サバ×サバな日々

メンタル不全により仕事からの敗走。休職というサバティカル、そしてサバイバルに向けて模索する日々のよしなしごと。

サバイバル日記1049日目(松本清張を読む)

松本清張の作品を2つ、立て続けに読んだ。

まず「砂の器」を読んで、その後に「ゼロの焦点」を読んだ。

 

 

 

 

こんなに有名な作家の作品なのに、今まで読む機会が無かった。しかも、15年くらい前に、「砂の器」の舞台になった「亀嵩」を通ったこともあるのだが、その時も「砂の器の舞台」と紹介されていたにも関わらず、まだ本を手に取る気にならなかった。

5日ほど前、職場の人と、ちょうどその「亀嵩」を通る木次線の話をしたことをきっかけに、読んでみようかな、という気になって、思い立ったら即行動じゃ、ということで、Kindleで電子版を買ってゴロゴロしながら読破した。

結論からいうと、「ゼロの焦点」の方が面白かった。

砂の器」は、蒲田駅で発見された死体を発端に話が進んでいく。

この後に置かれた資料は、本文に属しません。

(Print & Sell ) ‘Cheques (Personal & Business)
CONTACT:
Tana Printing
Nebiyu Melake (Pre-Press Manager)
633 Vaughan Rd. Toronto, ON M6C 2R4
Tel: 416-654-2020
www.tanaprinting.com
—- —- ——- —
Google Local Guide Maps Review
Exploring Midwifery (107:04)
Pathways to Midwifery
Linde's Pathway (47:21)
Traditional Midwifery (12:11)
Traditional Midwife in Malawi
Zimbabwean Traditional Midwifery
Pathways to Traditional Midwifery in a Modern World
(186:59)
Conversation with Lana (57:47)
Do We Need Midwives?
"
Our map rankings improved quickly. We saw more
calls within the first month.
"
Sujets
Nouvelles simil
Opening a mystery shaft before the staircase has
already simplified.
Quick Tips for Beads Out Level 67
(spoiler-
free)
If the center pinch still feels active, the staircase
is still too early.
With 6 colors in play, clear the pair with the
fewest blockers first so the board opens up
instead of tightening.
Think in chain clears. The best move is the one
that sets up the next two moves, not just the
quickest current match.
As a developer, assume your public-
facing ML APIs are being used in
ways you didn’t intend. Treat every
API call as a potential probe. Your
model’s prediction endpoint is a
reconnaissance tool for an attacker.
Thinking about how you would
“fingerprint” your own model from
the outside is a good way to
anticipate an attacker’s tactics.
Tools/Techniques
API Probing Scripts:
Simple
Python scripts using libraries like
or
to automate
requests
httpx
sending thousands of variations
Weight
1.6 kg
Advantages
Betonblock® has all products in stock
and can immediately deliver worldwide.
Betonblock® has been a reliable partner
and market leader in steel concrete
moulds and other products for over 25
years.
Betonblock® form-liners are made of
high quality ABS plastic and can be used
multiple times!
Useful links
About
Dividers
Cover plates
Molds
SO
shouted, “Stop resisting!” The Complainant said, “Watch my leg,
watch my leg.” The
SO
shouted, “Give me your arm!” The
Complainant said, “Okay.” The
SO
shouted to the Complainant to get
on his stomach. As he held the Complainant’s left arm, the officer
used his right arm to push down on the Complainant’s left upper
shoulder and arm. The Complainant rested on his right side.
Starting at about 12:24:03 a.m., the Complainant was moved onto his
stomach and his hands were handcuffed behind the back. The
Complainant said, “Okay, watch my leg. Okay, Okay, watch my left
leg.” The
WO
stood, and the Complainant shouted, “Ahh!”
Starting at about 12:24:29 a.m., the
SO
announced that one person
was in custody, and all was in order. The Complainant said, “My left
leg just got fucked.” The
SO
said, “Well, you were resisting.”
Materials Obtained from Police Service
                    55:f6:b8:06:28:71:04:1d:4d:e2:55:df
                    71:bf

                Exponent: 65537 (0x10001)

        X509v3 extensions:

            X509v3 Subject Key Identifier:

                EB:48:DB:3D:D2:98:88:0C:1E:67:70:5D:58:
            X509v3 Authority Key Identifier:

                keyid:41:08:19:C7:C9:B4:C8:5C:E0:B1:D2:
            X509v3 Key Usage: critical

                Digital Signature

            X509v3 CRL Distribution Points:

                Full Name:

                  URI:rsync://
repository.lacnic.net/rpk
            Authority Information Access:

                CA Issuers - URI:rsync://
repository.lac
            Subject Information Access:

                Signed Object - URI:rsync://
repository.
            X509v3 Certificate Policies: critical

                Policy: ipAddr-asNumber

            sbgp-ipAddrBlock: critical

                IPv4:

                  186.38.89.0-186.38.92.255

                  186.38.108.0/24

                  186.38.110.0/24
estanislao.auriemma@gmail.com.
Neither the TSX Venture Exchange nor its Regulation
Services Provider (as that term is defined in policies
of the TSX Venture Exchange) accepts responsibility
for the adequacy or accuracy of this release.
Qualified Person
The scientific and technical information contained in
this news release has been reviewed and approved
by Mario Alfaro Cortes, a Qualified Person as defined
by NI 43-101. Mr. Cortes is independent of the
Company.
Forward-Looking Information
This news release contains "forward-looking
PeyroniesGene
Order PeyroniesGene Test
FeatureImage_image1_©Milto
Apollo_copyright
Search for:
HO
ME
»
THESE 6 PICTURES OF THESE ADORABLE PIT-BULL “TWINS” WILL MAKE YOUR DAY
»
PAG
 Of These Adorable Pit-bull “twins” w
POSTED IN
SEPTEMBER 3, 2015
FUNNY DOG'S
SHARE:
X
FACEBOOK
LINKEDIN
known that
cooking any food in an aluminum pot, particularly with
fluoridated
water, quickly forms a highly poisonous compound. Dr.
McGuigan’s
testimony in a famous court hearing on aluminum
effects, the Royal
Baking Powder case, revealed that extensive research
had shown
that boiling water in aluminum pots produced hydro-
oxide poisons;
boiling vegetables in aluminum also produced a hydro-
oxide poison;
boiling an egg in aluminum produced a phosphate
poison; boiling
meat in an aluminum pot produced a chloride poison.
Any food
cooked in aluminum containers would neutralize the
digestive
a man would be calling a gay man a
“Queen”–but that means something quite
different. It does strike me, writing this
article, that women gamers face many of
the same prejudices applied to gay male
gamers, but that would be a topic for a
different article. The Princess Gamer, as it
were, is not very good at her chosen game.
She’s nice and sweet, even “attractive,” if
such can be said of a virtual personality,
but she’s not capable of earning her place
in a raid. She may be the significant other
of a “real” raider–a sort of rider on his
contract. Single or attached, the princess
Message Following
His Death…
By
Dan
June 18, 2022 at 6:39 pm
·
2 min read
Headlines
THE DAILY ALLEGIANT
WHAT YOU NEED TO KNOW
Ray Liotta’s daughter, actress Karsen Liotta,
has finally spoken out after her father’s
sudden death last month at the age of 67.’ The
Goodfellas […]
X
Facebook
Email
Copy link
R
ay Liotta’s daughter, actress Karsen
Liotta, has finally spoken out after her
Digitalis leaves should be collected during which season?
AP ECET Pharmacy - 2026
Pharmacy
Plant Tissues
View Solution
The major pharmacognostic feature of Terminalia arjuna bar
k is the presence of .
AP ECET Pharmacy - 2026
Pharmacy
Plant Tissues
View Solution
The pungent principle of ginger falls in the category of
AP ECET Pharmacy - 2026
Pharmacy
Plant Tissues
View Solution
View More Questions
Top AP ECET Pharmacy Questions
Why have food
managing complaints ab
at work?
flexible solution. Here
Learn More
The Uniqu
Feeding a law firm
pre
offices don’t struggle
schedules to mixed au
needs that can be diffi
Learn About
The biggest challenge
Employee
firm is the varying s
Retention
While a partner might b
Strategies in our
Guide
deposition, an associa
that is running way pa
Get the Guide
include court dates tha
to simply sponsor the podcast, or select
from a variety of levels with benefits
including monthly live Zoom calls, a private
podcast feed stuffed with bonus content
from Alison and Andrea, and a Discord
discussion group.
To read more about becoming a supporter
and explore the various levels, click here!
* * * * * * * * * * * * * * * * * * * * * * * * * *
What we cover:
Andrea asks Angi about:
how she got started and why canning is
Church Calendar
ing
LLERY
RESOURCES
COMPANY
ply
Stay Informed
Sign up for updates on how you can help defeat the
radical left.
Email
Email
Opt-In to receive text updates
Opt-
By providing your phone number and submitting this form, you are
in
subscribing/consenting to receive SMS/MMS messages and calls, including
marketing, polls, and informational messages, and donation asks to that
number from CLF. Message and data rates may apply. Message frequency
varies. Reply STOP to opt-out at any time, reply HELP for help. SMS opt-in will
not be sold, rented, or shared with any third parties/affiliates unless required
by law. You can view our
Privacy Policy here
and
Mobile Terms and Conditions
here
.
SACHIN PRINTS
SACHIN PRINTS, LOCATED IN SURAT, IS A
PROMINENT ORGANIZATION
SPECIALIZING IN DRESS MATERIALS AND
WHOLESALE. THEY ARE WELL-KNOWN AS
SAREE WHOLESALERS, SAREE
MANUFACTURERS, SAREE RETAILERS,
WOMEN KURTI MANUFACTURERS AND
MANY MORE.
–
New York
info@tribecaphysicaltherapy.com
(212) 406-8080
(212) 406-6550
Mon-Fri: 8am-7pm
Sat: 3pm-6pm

ずっと、焦点が当てられているのを仮にAとしよう。このAは評論家という設定で、結構言動がずっと事細かに記述されている。他にも登場人物がいて、その仲間や、この事件を追う刑事とその家族も出てくるが、読者の殆どは「Aが犯人で、刑事がAのやり口を暴くためにうろちょろし、その言動の裏取りなどを記述しているのだろう」と思いながら読んでいるだろう。かくいう私もそうだった。

しかし、最後の最後で大どんでん返しが起こる。犯人はAではなく、Bだった。

(以下は、ネタバレを含むので、詳細を知りたくない方は注意)

Bが犯人でもいい、のだが、じゃあ、今まであたかもAが殺人を犯し、逃げ回っている、あるいは仲間に証拠隠滅を手伝わせているような素振りを仔細に記述していたのはなんだったのだろうか。

「いやあ、それは全く別のことですよ、(Aが犯人と「思い込む」ばかりに、全然関係ないことまで疑わしく取っているあなたの問題でしょ」と言われてしまえばそれまで、なのだが、それにしては、「思わせぶり」な言動が多すぎるのだ。

例えば、Aは水商売の女Cが愛人なのだが、夜中にCの部屋に行った時に、たまたま向かいの住人とアパートの廊下で出くわす。そして、「顔を見られた」「引っ越せ」と愛人Cに言う。結局、愛人Cは数回住まいを変えるが、何回めかの引越し先がなんという偶然か、刑事の妹が営んでいるアパートだった。そして、家主の兄が刑事ということを知ってすぐに再び「引っ越せ」という。

いくら自分が有名人でも、「顔を見られた」とか刑事相手にビクビクしている描写が続けば、こいつ(評論家A)が犯人だ、と思わざるを得ない。逆に、Aが殺人犯でないならば、Aは何を恐れていたのだろうか?

これは、当時は新聞か雑誌に連載されていたので、締切と紙数の関係もあったのだろうが、最後のオチの説明がそれまでの(特にAの描写の細かさと)比較するとざっくりし過ぎていて物足りなく感じる。

Bの出自に忌まわしい過去があったという設定で、Bは上手いこと戦後のどさくさを利用して自分の過去を隠蔽することに成功していた。しかし、Bの過去を知る人物Xが突如Bの前に現れ(これが蒲田で殺されていた被害者である)、BはそのXを殺し、更にXを殺したことで生じた不都合を別の人物の死を重ねて誤魔化そうとする、と最後の種明かしではなっている。

が、XはBにとっては親子ともども恩義を感じることはあっても、憎しみを抱く対象ではないはずなのだが、その辺りの心情については触れられることがないので、どうもスッキリしないのだ。

もう一度読んで謎解きをするしかないかな。